You will always be with me.
And you’ll always be my brother.
As Brian turns left at a fork in the road and Dom turns right, it became clear that this was always how the character was going to be ‘retired’. Fast and Furious 7 honoured the wishes of the rest of the crew, which were voiced as they said goodbye to Han at the beginning of the movie: no more funerals.

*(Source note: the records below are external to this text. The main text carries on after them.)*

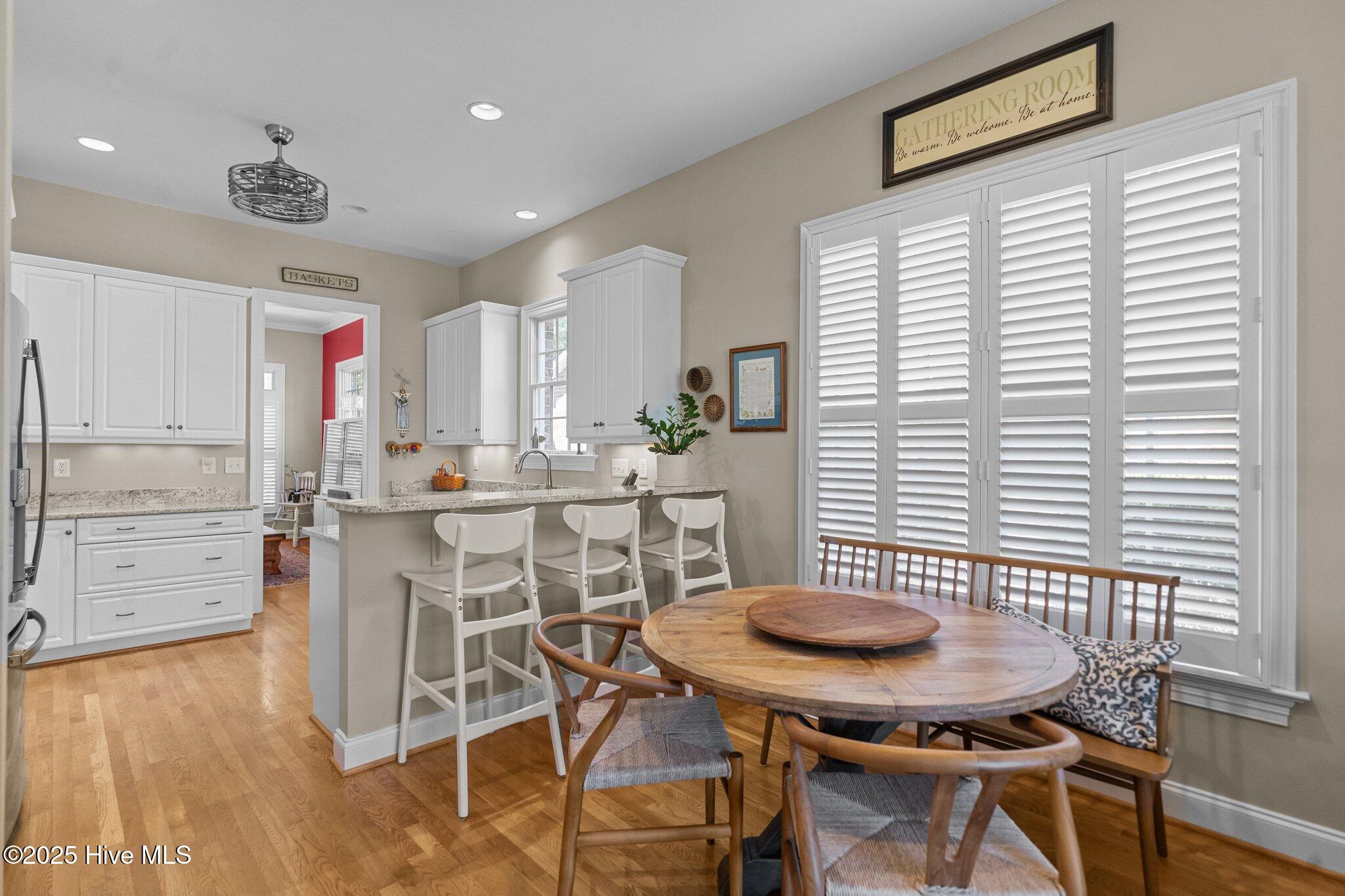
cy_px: 448
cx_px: 672
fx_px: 635
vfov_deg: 70.4
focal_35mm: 17
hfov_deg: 93.3
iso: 2500
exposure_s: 1/25
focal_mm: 17
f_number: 6.3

I consider Furious 7 to be an extraordinary example of how expectations based on an audience’s understanding of real life events and prior knowledge can influence a narrative. If this story had been conveyed in any other medium, or if I hadn’t known about Paul Walker and the inevitable retirement of his character from the franchise, then my experience of the same plot would have been remarkably different. I would have experienced less anxiety in each action sequence, I would have felt less sadness as Mia told Brian that he had to come home because she was pregnant with their second child, and I would have cried significantly less the moment I realised how Fast and Furious 7 intended to finish the story. That prior knowledge and my superimposing of real life actors upon their characters gave the narrative more impact.
I had been certain walking into the cinema that Brian would be tragically forced to die doing what he loved, falling alongside Paul Walker; instead, in one of the most heart-warming and heart-breaking final scenes I have ever sat through, they let him live forever.